--- Provided records Enclosed Below ---
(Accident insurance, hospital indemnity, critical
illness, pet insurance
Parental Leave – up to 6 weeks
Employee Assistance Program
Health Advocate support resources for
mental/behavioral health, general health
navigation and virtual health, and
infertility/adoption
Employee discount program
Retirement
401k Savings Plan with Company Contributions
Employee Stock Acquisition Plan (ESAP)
--- End of Enclosed Provided records ---
◆ What to produce ◆
From the line containing "Health Advocate support resources for" down to the last line of the data, transcribe every line exactly; nothing else should appear.

◆ Solution ◆
Health Advocate support resources for
mental/behavioral health, general health
navigation and virtual health, and
infertility/adoption
Employee discount program
Retirement
401k Savings Plan with Company Contributions
Employee Stock Acquisition Plan (ESAP)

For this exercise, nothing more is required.